● ACTION ITEM
Using the listing below, print exactly everything from the line with "mug: none [431,629,513,733]" down to the line with "apple: present [685,625,747,694]", both included, and nothing more.
═════ RECORDS SHOWN ═════
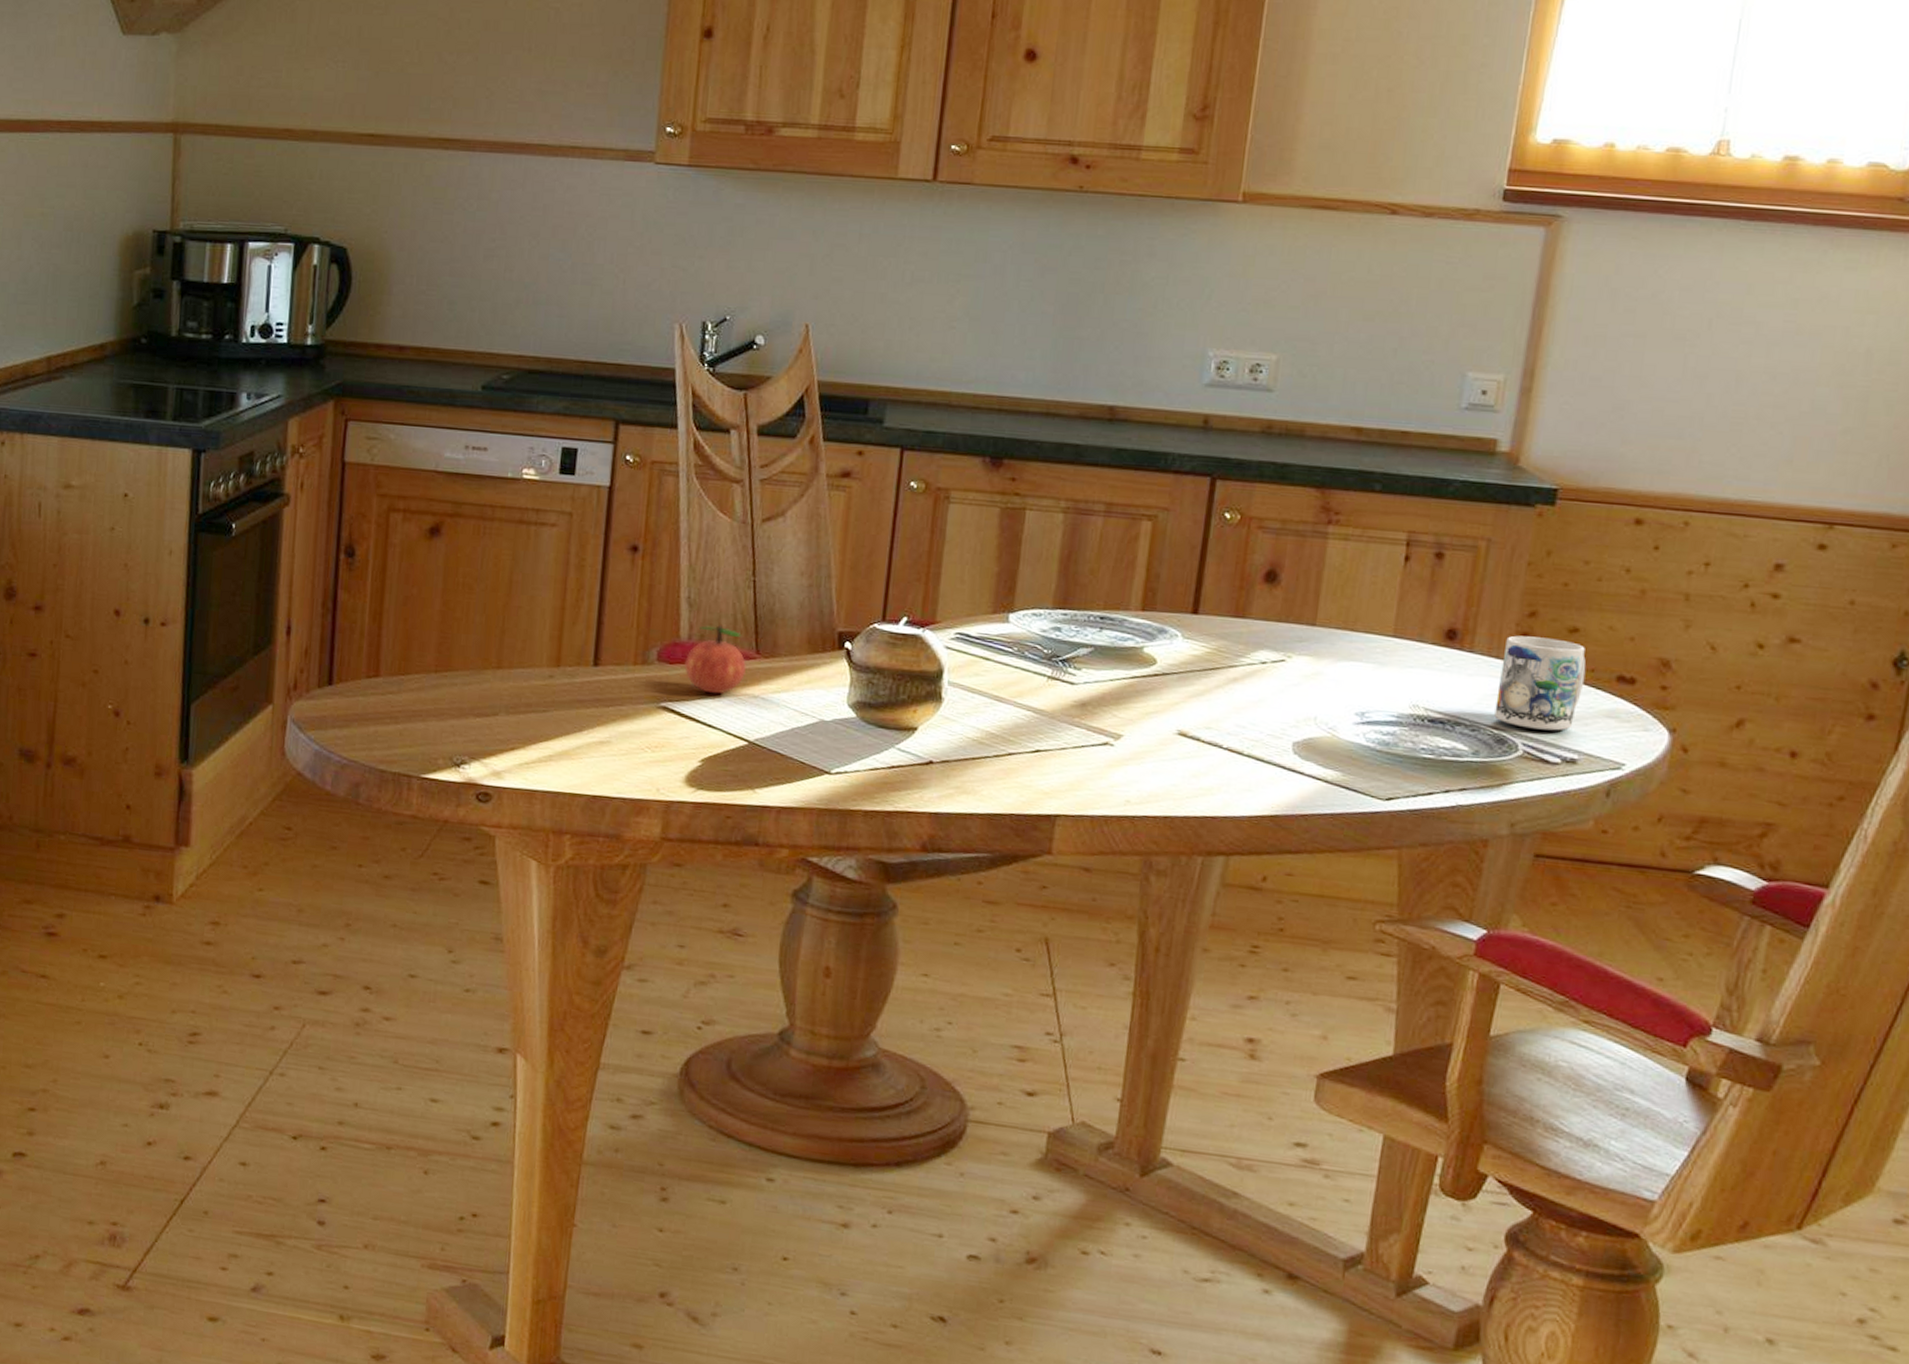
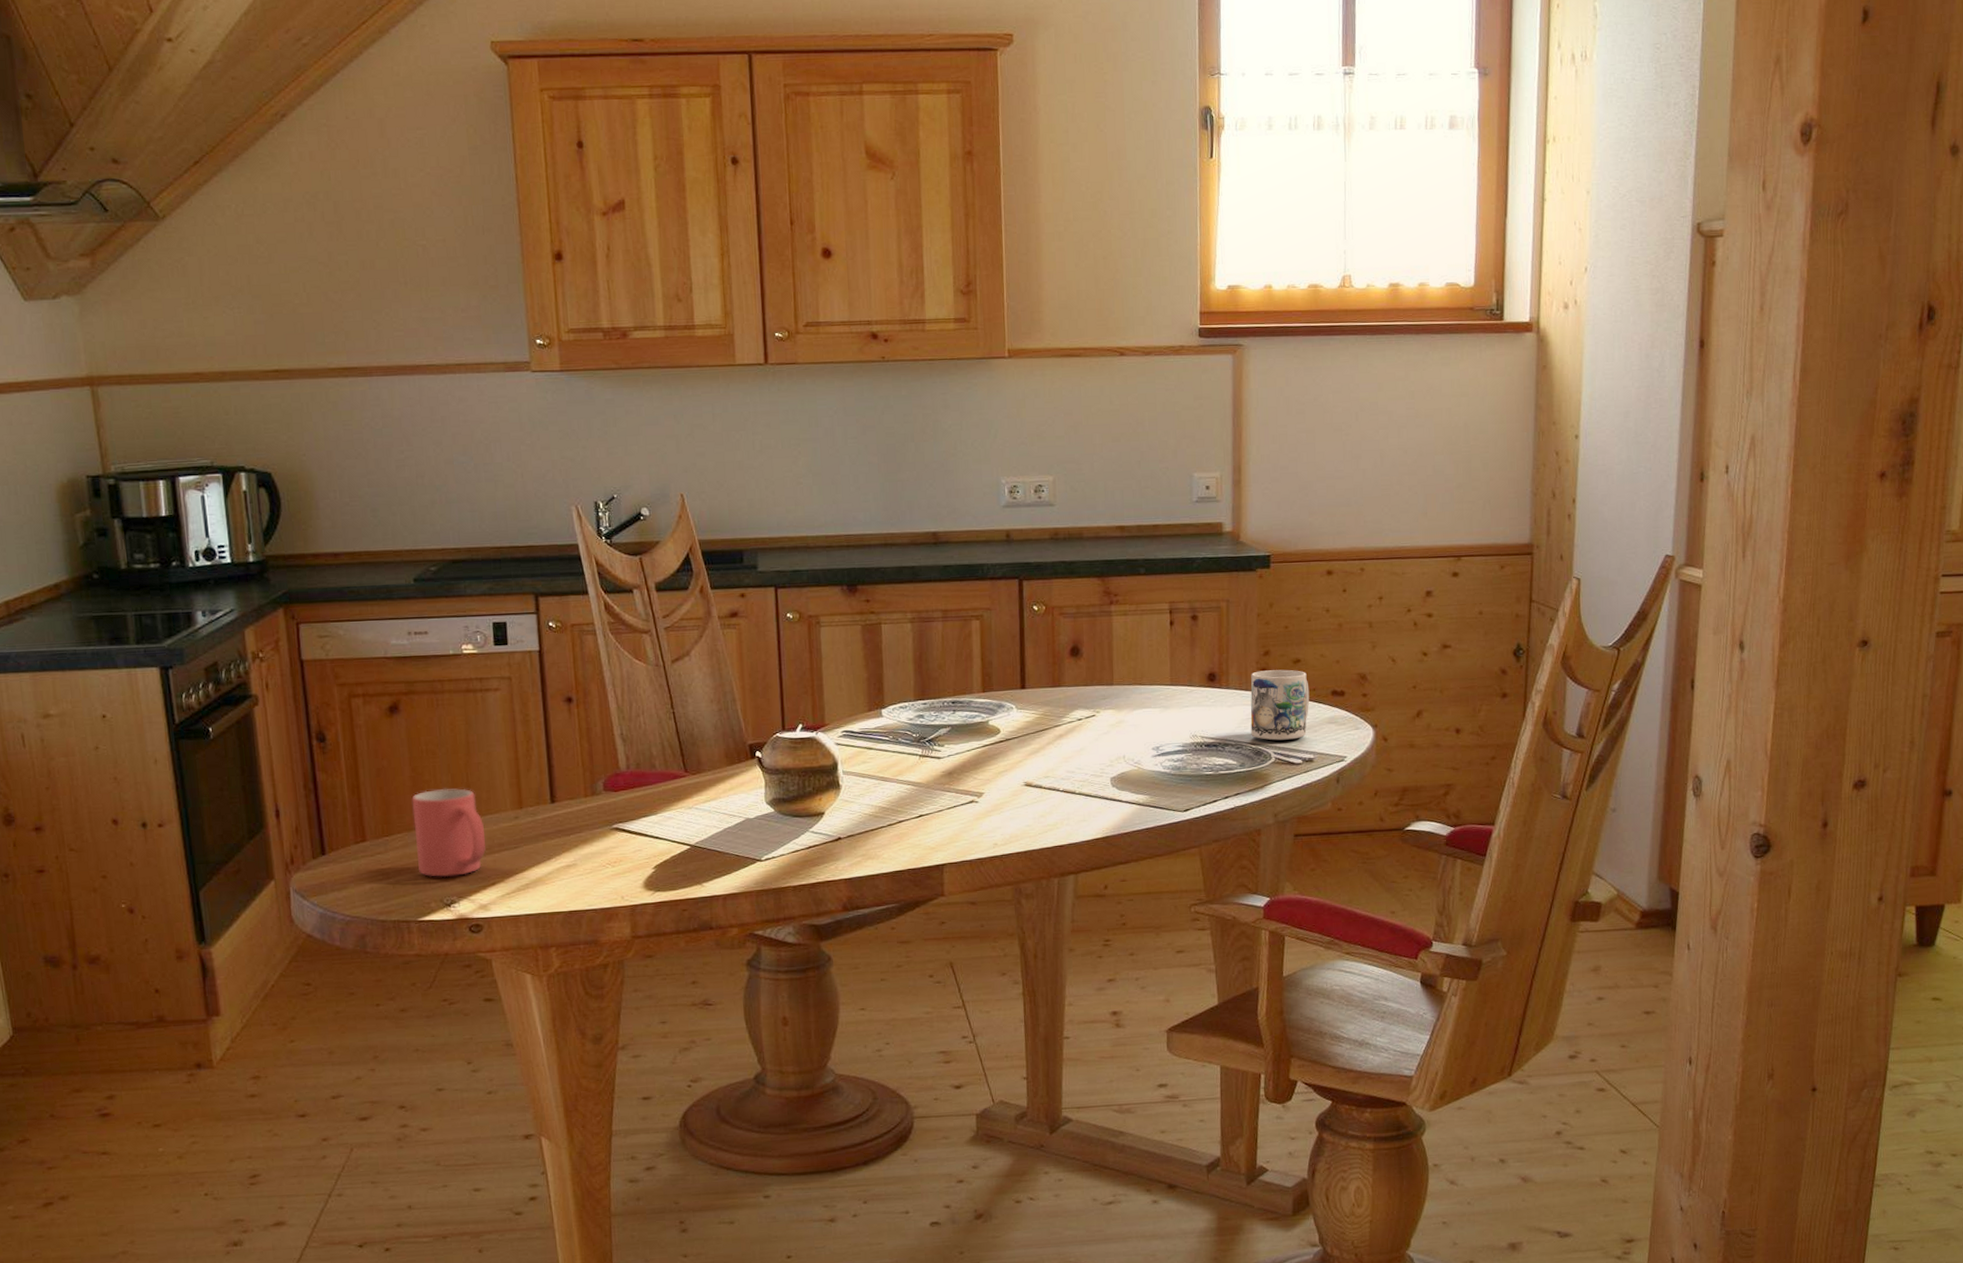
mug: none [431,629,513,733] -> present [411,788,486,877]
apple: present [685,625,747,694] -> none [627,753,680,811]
═════
═════ RECORDS SHOWN ═════
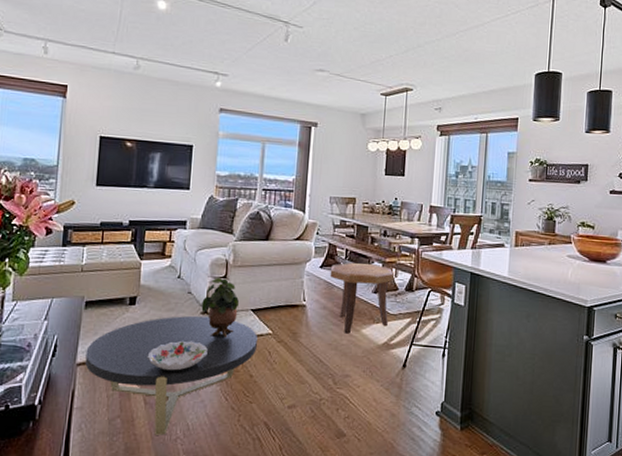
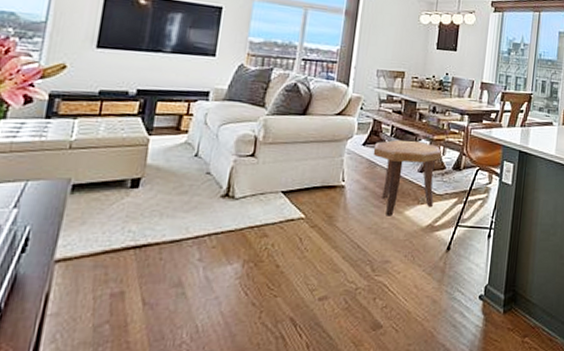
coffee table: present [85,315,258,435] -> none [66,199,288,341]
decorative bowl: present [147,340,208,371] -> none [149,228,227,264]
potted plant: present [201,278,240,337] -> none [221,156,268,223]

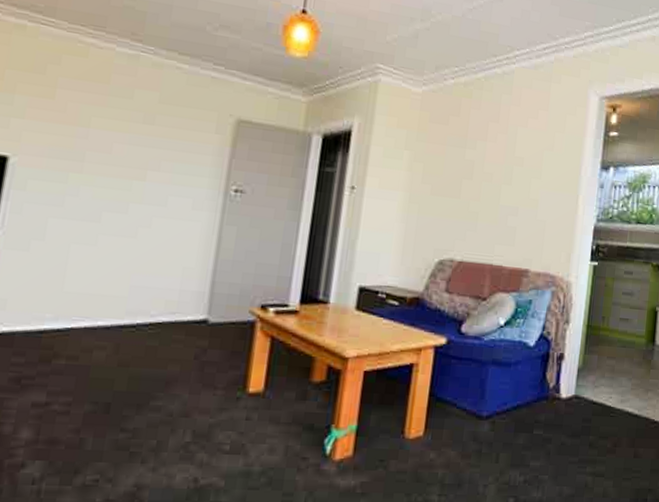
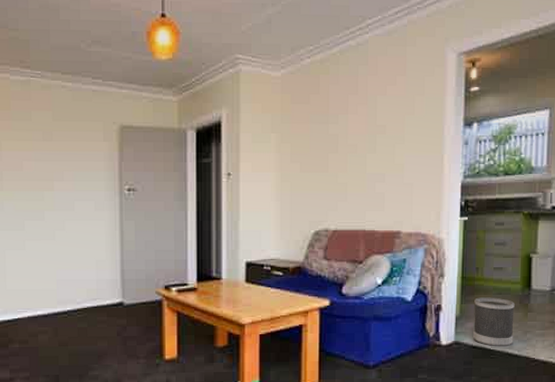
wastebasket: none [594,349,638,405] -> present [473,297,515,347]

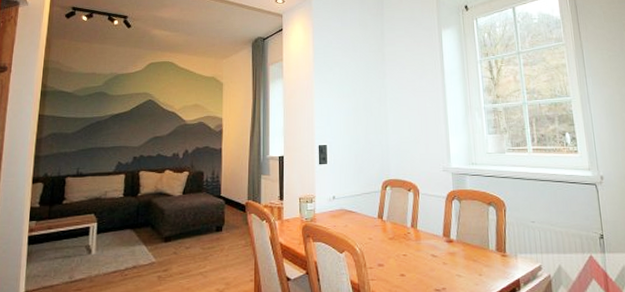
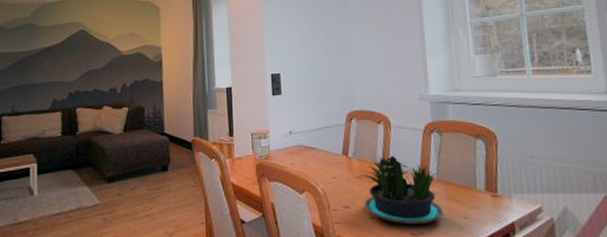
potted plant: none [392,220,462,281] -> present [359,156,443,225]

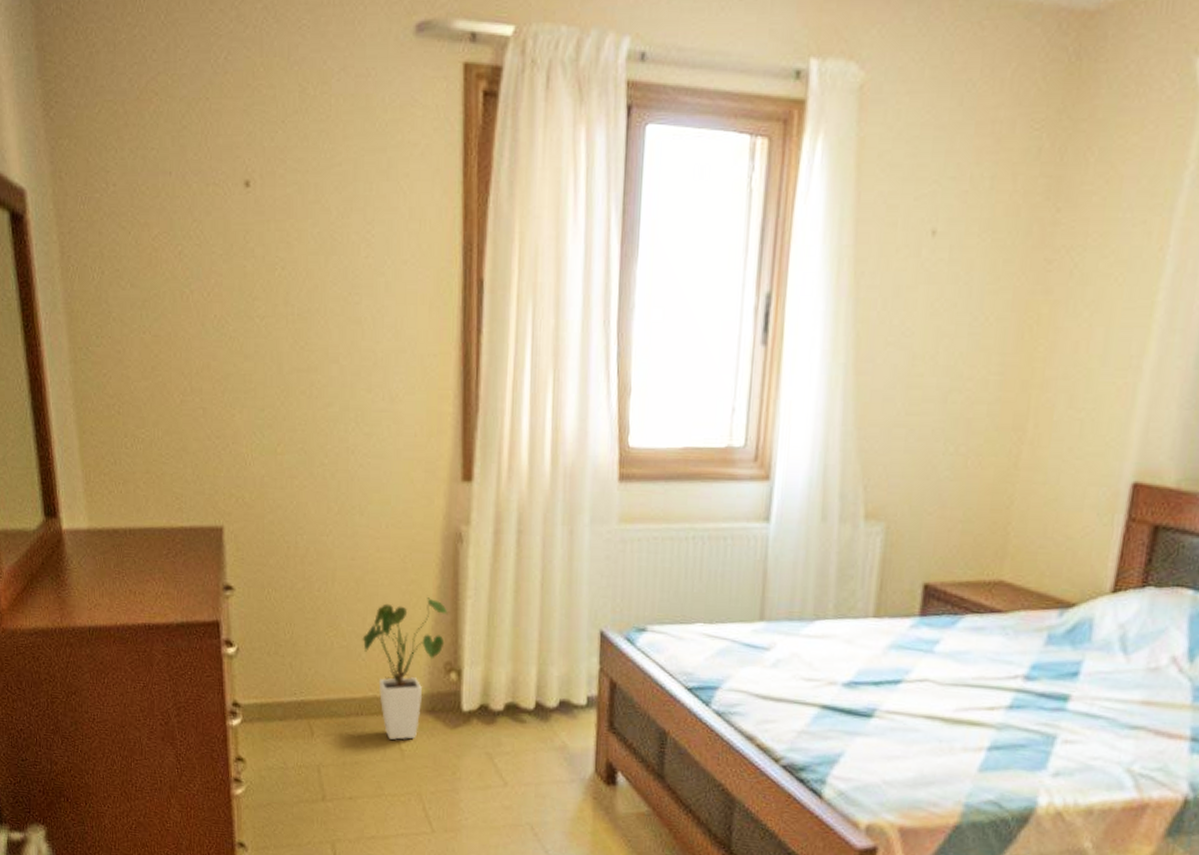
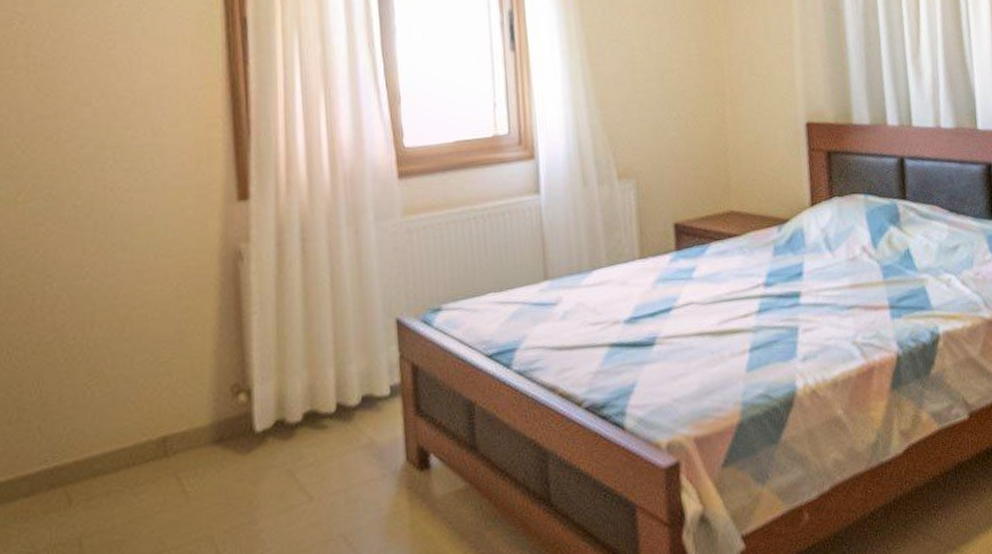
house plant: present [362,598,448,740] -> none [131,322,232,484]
═════
═════ RECORDS SHOWN ═════
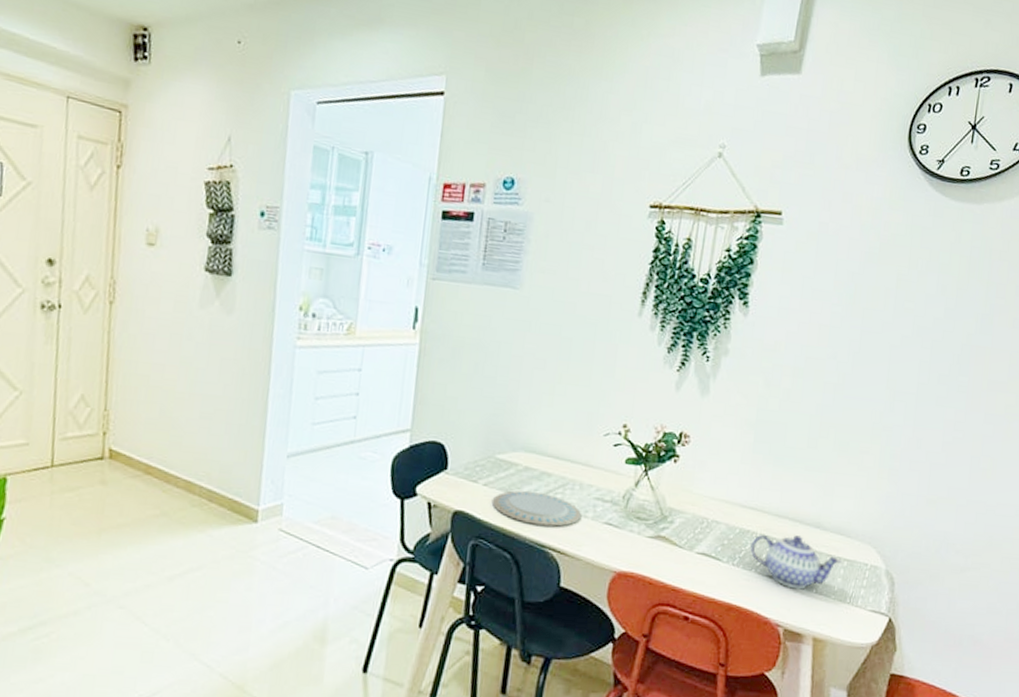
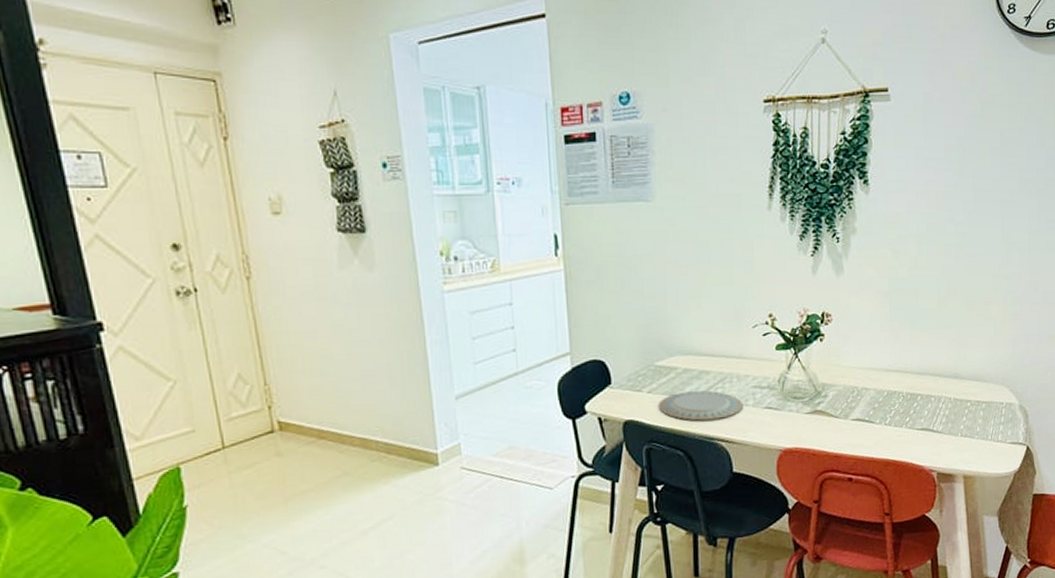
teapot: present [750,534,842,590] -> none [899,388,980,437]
═════
● ANSWER AREA
mug: none [431,629,513,733] -> present [411,788,486,877]
apple: present [685,625,747,694] -> none [627,753,680,811]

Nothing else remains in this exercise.